The blurb for the story sets it in “the fourth dimension,” but alas, this refers to a parallel universe, not time travel for Charlie Wilson and his English friend, Captain Derek Mason.
— Michael Main
I have for years been working on the theory that there is another world, existing here in this same space with us. The Fourth Dimension!

“Phantoms of Reality” by Ray Cummings, Astounding Stories of Super-Science, January 1930.

2 stories (1931–1931)

Tommy Reames in the Fifth-Dimension

by Murray Leinster

In the first novella (“The Fifth-Dimension Catapult”), physicist Tommy Reames and mechanic Smithers must rebuild the broken machinery that’s catapulted Professor Denham and his beautiful daughter into a parallel dimension of vicious jungle people, strange life forms, and a beautiful golden city.
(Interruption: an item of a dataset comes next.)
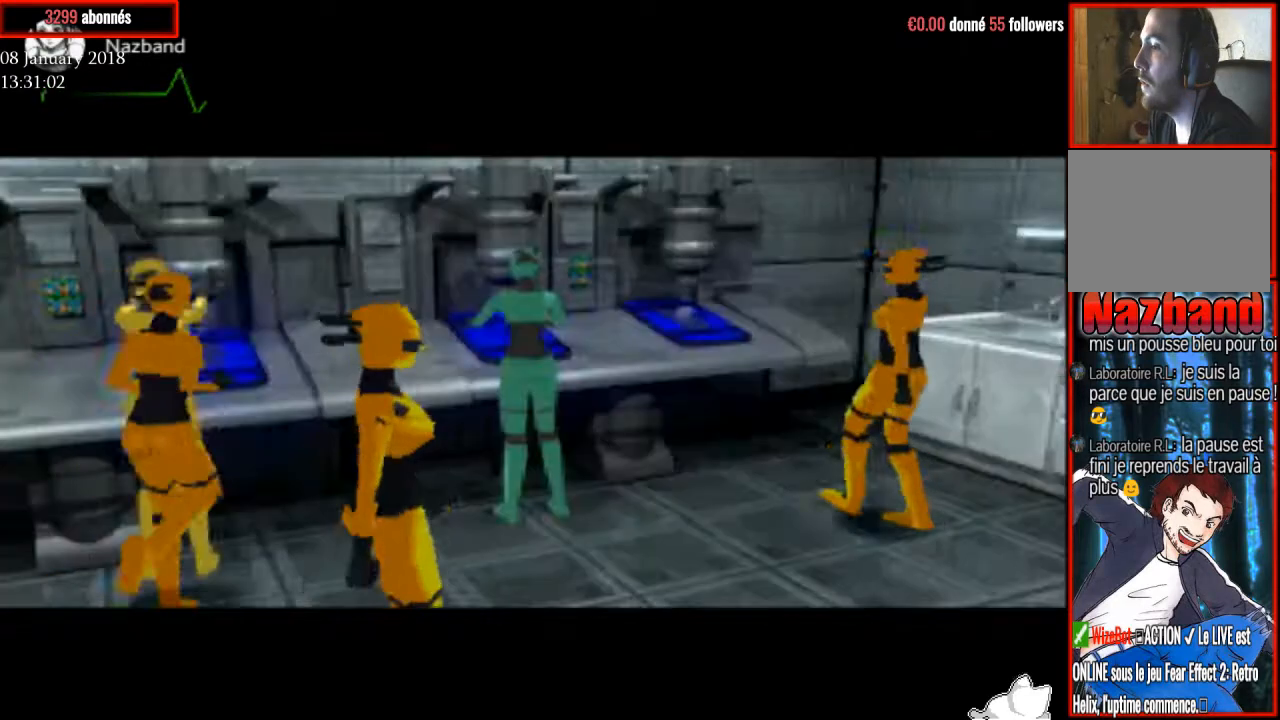
{"buttons": ["R1", "DPAD_UP", "DPAD_RIGHT"], "right_stick": "center", "events": [[167, "DPAD_RIGHT", "up"], [300, "DPAD_RIGHT", "down"]]}
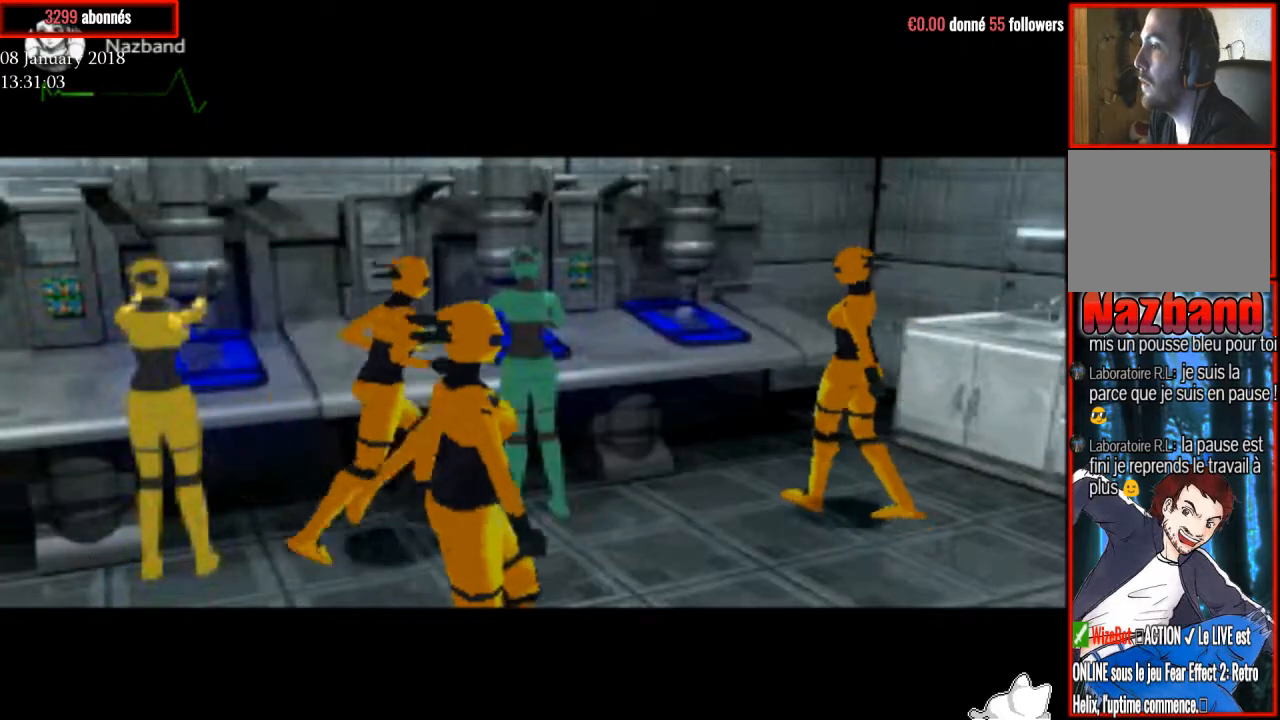
{"buttons": ["R1", "DPAD_UP", "DPAD_RIGHT"], "right_stick": "center", "events": [[34, "DPAD_RIGHT", "up"], [167, "DPAD_LEFT", "down"], [334, "DPAD_LEFT", "up"], [467, "DPAD_RIGHT", "down"]]}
And gadzooks! In the second novella (“The Fifth-Dimension Tube”), the vicious fifth-dimensioners invade Earth! But despite the suggestive titles and citations of both stories in Nahin’s Time Machine, the stories involve only handwaving about time and space dimensions, minor enough that we don’t even count it as a time phenomenon.
— based on Frank J. Bleiler
Because the article on dominant coordinates had appeared in the Journal of Physics and had dealt with a state of things in which the normal coordinates of everyday existence were assumed to have changed their functions; when the coordinates of time, the vertical, the horizontal and the lateral changed places and a man went east to go up and west to go “down” and ran his streat-numbers in a fourth dimension.

Tommy Reames in the Fifth Dimension, 2 stories by Murray Leinster, 2 stories, Astounding Stories of Super-Science, January 1931 and January 1933.

Wanderer of Infinity

by Harl Vincent

When Joan Carmody sends a plea to her ex-boyfriend Bert Redmond, he barrels from Indiana to upstate New York in a trice, only to see Joan and her borderline-mad brother Tom kidnapped by metal monsters from another dimension. Fortunately, a mourning, immortal wanderer through time and space also sees the abduction and fills in Bert with all the salient details and some unsalient ones, too.
— Michael Main
“We are here only as onlookers,” the Wanderer explained sadly, “and can have no material existence here. We can not enter this plane, for there is no gateway. Would that there were.”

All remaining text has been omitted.